[APPLY WHAT YOU READ]:
1. Reproduce everything from "## ALKYGTO (Mar" down to "Pontiac like interior." in the forum thread on Chevy 396 engines in Canadian GTOs.
2. Carry on the forum thread on Chevy 396 engines in Canadian GTOs from the point at which it stops.
[EXCERPT PROVIDED Boundary: Start]
# Chevy engines IE: 396's in GTO ???



## art_p (Oct 24, 2013)

I am making this inquiry for my buddy who is not too computer savvy... 

What we want to know is were Chevy 396 Engines installed in Canadian GTOs.. He had a 65 GTO back in the day but is running a 1988 GTA Firebird right now.. He went to a Pontiac show in Saratoga NY a couple of years ago and there was an older (Year unk) GTO there that had supposedly been constructed in Canada (Perhaps Toronto).. The car had what looked like a 396 Chevy engine in it... Was is stock that way or an enine swap... The owner said it was born with that engine.. Thanks in advance..


----------



## ALKYGTO (Mar 29, 2010)

I know Canadian Pontiacs were different from the U.S.A versions but not sure there were any GTO's built with Chevy engines. That said the Canadian version of the GM A body to my knowledge was called a Beaumont and they made an SS version and that had a BB Cheby in it. If I recollect correctly they looked more like the Chevelle with a different grill and tail lights and had a Pontiac like interior.

Other models were the Acadian (Chevy II) and Parisiene (More like a Bonneville) and there might be others.


----------



## 05GTO (Oct 6, 2004)
[EXCERPT PROVIDED Boundary: End]
[SUPPLIED DATA Boundary: Start]
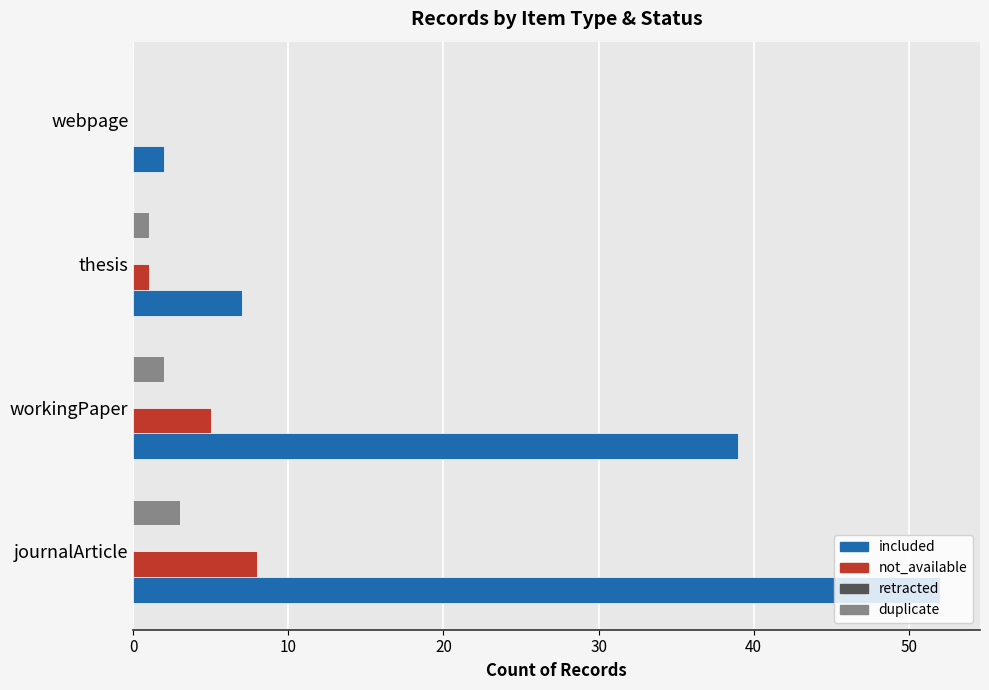

What is the highest value of the duplicate series?

3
[SUPPLIED DATA Boundary: End]
[SET OF ANSWERS]:
1.
## ALKYGTO (Mar 29, 2010)

I know Canadian Pontiacs were different from the U.S.A versions but not sure there were any GTO's built with Chevy engines. That said the Canadian version of the GM A body to my knowledge was called a Beaumont and they made an SS version and that had a BB Cheby in it. If I recollect correctly they looked more like the Chevelle with a different grill and tail lights and had a Pontiac like interior.

2.
The Tempest line was not produced in the Oshawa plant until 1970 at which time less than 2,000 GTO's were manufactured. Supposenly all GTO's were exported to the N.E. US and were built with the Pontiac 400 or 455.

Here is a registry of the Pontiac a-bodies built in Oshawa post 1970;

CP post 1970 canadian pontiac registry - Canadian Poncho


----------



## silversport (Mar 23, 2007)

GM Canada did have a car back in the day (1966 or '67) that appeared to be part Chevelle and part Tempest/Lemans with a 396 Chevrolet engine...It was called Beaumont (sp) but it appeared more Chevelle but for some parts and a split grill...Musclecar Magazine did a story on it some years back...

http://classicrecollections.files.wordpress.com/2012/11/dsc_5860_72v.jpg

http://en.wikipedia.org/wiki/Beaumont_(automobile)

Bill


----------



## geeteeohguy (Feb 2, 2008)

I agree. Have never seen or heard of a Canuck GTO.....Just a Beaumont, which was a Chevy Malibu with a strange, Pontiac type split grille. And a Chevy engine. Strange looking duck...saw one two years ago at a car show. I have seen Canadian Parisienne's, which are Bonnevilles with different trim, and they came with BBC engines. Pretty much all Canadian Pontiac cars in the '60's had Chevrolet powerplants, from the straight 6 to the big block. A definite bummer.


----------



## rexs73gto (Nov 25, 2012)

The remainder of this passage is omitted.